SOURCE DATA section start

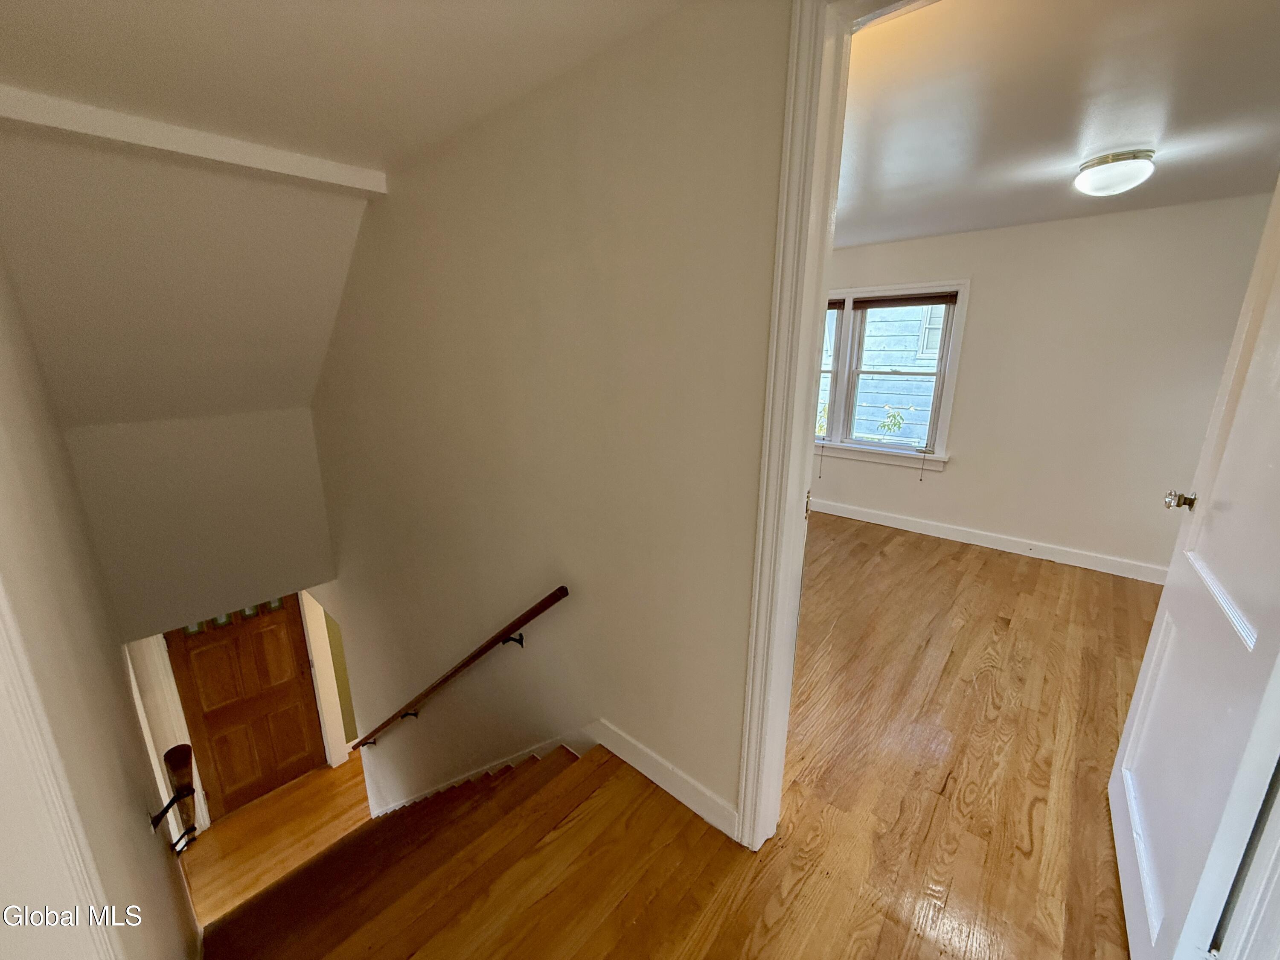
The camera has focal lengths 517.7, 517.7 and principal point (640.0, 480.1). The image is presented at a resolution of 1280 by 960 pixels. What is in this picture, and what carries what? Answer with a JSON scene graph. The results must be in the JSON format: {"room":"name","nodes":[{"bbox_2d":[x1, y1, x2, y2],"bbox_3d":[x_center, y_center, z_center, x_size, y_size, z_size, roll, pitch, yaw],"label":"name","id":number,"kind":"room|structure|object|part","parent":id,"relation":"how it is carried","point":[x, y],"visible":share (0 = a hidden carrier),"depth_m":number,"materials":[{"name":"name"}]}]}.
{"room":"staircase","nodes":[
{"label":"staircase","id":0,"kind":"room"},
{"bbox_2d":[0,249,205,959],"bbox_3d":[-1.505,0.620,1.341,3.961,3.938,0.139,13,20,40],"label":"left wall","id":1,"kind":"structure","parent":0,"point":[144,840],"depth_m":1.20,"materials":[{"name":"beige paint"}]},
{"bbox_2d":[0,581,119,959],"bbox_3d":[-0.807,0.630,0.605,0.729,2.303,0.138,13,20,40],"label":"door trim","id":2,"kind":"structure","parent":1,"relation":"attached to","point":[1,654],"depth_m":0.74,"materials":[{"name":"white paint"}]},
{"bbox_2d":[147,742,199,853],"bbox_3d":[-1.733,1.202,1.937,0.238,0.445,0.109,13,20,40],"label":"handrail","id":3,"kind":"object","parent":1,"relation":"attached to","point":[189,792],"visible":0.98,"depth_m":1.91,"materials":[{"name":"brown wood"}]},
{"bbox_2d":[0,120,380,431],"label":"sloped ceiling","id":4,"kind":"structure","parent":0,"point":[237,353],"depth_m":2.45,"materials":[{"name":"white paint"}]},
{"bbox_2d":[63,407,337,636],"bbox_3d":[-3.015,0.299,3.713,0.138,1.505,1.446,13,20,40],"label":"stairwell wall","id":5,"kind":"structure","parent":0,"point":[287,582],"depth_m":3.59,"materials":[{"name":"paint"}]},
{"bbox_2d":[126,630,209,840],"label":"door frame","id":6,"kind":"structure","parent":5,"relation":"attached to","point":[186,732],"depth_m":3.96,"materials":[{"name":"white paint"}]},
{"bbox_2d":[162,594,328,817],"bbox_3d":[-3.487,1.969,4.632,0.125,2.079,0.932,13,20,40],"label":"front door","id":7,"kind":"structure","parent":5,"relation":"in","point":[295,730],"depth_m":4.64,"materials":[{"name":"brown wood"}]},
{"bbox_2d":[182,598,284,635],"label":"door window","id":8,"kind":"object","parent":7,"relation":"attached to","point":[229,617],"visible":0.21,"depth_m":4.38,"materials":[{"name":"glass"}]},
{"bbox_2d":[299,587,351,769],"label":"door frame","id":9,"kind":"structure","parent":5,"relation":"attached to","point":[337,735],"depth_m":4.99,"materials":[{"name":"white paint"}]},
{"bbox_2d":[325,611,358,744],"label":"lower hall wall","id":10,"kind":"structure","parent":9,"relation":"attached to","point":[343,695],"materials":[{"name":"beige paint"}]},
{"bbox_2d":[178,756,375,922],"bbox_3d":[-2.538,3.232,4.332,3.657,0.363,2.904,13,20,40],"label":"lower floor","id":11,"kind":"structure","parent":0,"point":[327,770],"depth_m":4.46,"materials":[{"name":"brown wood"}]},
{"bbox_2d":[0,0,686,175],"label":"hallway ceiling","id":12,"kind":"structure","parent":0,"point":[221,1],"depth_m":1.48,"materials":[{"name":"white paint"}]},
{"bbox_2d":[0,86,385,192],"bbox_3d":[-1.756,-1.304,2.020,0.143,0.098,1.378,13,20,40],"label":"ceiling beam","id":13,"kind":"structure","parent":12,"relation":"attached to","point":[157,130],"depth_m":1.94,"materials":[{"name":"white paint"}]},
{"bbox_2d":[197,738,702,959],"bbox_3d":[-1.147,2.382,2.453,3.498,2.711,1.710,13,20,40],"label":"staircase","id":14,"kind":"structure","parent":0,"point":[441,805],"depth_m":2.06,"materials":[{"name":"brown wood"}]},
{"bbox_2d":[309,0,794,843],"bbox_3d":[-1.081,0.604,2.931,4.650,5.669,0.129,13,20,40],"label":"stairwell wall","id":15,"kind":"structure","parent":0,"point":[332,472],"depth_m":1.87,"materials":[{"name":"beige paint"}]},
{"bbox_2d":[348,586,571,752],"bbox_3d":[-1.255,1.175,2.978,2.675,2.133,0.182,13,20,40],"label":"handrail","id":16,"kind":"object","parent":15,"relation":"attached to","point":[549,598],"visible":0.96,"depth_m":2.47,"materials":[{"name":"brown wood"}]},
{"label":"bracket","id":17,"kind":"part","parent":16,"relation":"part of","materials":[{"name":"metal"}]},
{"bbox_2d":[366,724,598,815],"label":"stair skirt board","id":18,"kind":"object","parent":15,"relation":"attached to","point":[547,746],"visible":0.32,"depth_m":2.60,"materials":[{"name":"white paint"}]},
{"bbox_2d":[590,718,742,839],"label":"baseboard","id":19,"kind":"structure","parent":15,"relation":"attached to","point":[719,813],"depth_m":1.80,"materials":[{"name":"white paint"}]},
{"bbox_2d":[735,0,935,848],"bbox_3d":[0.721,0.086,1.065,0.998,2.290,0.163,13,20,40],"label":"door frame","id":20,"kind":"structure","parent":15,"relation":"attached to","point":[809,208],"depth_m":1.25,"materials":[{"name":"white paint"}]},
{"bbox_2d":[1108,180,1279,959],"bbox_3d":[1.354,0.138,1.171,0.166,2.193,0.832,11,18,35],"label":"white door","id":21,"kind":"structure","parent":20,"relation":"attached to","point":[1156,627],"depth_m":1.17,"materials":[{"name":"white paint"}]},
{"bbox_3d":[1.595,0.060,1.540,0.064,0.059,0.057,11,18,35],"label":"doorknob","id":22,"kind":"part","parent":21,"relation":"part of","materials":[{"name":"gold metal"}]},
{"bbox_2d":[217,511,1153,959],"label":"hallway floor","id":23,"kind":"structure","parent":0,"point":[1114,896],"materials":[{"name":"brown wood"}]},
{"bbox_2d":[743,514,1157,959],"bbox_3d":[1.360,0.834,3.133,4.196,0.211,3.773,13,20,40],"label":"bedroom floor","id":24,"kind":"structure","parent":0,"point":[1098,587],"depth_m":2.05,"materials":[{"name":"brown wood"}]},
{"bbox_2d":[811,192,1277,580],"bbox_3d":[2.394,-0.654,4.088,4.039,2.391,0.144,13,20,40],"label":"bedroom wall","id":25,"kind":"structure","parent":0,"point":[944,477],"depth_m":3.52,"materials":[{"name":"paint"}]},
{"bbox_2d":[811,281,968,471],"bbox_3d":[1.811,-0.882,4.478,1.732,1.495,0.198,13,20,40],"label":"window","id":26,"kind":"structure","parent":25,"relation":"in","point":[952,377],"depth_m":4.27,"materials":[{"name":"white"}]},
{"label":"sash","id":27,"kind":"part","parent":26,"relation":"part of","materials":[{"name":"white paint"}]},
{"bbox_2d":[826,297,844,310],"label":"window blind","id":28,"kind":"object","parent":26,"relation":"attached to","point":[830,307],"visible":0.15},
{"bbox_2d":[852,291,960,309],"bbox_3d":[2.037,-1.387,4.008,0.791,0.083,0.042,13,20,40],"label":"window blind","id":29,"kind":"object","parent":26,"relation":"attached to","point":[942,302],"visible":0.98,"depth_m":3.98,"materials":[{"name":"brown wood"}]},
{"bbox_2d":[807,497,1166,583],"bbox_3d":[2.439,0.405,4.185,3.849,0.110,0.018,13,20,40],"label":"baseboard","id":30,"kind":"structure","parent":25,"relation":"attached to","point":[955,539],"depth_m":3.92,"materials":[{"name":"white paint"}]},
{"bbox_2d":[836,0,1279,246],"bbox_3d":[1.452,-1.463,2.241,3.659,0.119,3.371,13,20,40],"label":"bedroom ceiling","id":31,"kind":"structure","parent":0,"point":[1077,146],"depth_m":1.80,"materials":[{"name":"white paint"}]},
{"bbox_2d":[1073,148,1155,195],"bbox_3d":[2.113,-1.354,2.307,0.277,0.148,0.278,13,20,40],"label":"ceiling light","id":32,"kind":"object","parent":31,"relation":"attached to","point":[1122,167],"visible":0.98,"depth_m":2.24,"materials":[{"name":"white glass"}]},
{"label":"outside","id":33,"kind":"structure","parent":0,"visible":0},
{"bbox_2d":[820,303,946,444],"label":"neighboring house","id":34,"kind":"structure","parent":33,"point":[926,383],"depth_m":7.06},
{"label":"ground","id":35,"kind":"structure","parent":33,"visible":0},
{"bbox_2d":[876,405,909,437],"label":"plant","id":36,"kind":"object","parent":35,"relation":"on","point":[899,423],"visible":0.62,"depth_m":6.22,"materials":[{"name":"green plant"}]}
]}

SOURCE DATA section end
SOURCE DATA section start

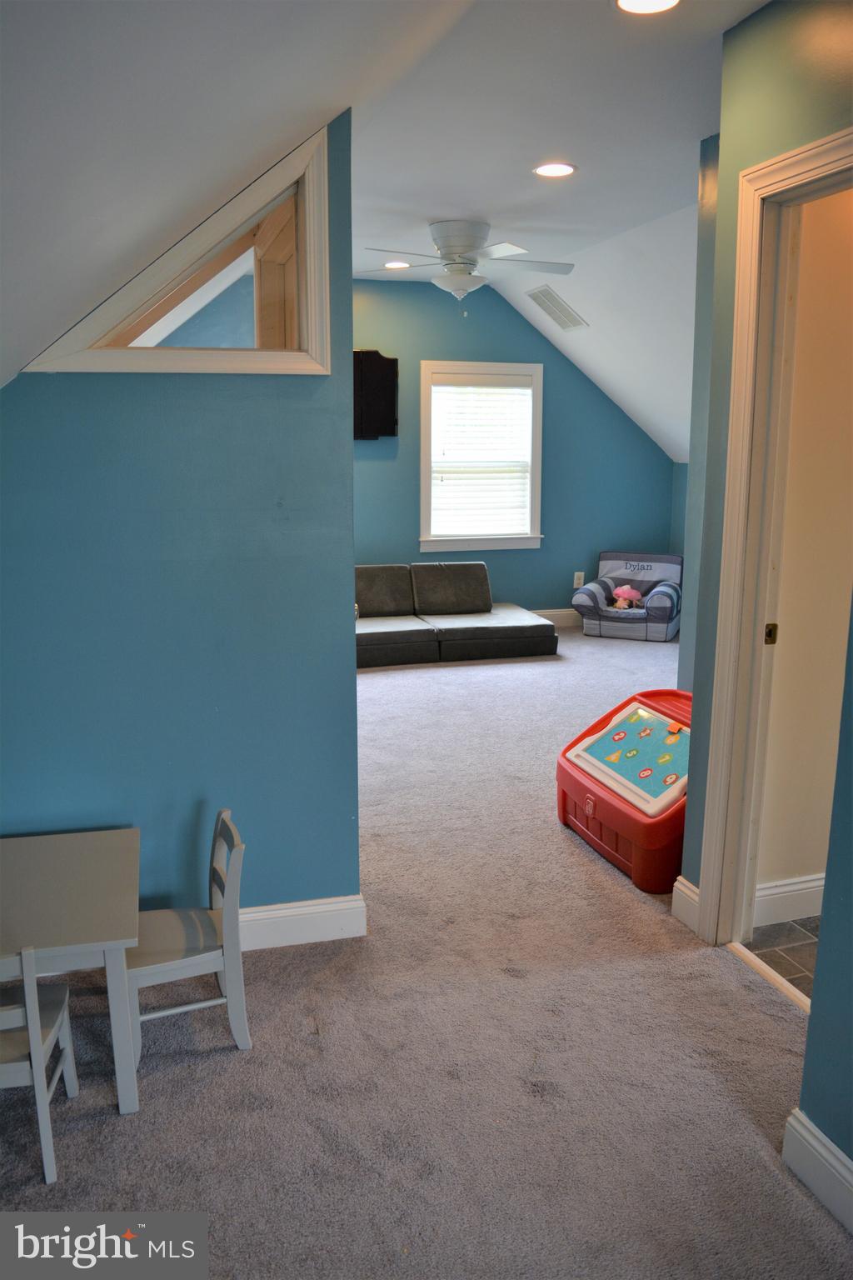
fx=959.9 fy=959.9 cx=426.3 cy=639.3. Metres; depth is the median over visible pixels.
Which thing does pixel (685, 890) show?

SOURCE DATA section end
SOURCE DATA section start

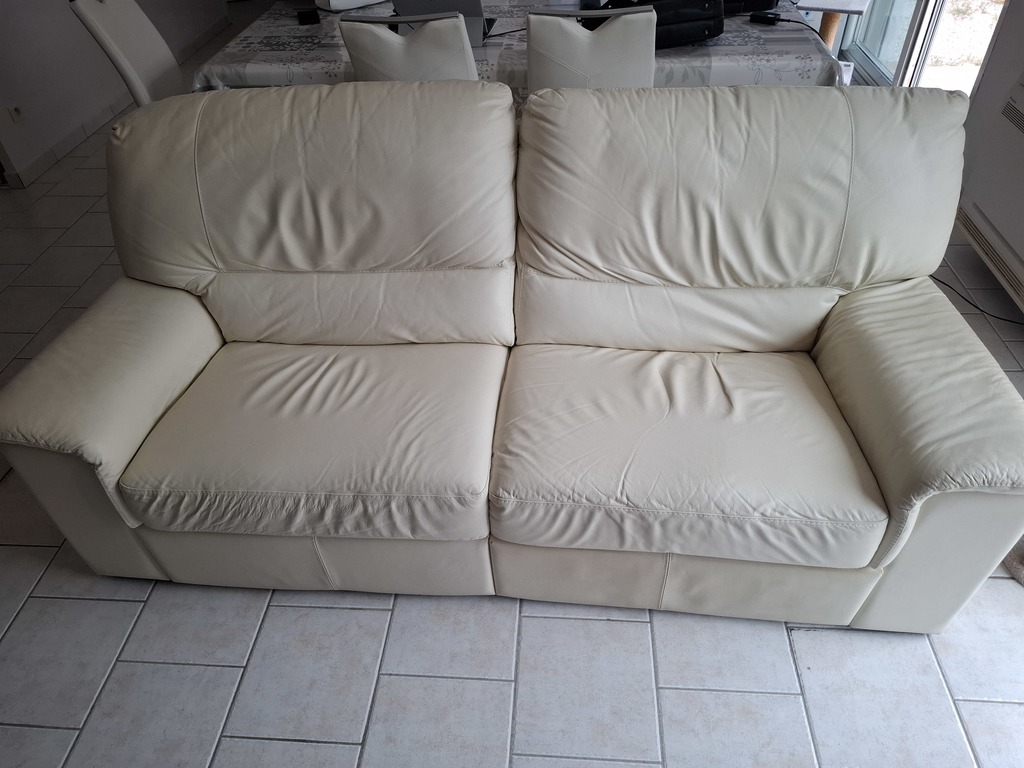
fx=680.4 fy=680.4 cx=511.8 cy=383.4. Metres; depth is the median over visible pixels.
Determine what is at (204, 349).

SOURCE DATA section end

● EXERCISE GOAL:
Whenever "over" shows up in a line of the listing, copy that whole line.

● SOLUTION TO THIS EXERCISE:
fx=959.9 fy=959.9 cx=426.3 cy=639.3. Metres; depth is the median over visible pixels.
fx=680.4 fy=680.4 cx=511.8 cy=383.4. Metres; depth is the median over visible pixels.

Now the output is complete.